▸ **Prompt**: An exact reproduction of the listing, minus the pictures, is the required output.

▸ **Provided data**:
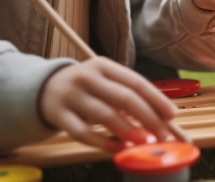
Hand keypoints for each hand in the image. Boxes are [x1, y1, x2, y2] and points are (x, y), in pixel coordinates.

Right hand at [38, 57, 176, 147]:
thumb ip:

▸ **Your response**:
Hand keypoints for each hand in the image. Boxes are [x1, y1, x2, y2] and points are (x, y), in pixel coordinates.

Right hand at [38, 57, 176, 147]:
thumb ip:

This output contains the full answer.